→ **Action item**:
What lines below include the string "Trading"? Pick them out and copy them.

------------------------------

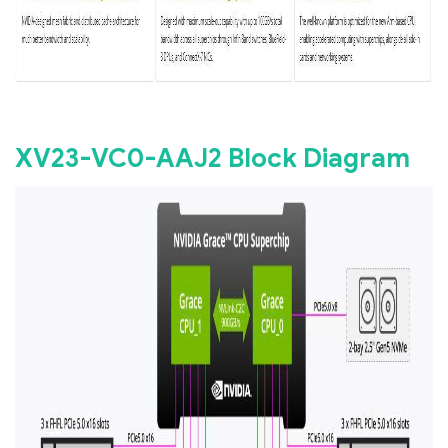
XV23-VC0-AAJ2 Block Diagram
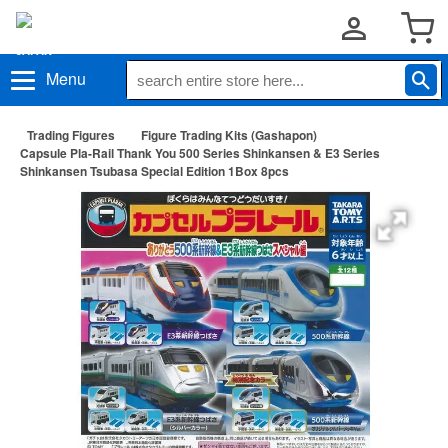
Menu
Trading Figures
Figure Trading Kits (Gashapon)
Capsule Pla-Rail Thank You 500 Series Shinkansen & E3 Series
Shinkansen Tsubasa Special Edition 1Box 8pcs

------------------------------

→ **Output for this task**:
Trading Figures
Figure Trading Kits (Gashapon)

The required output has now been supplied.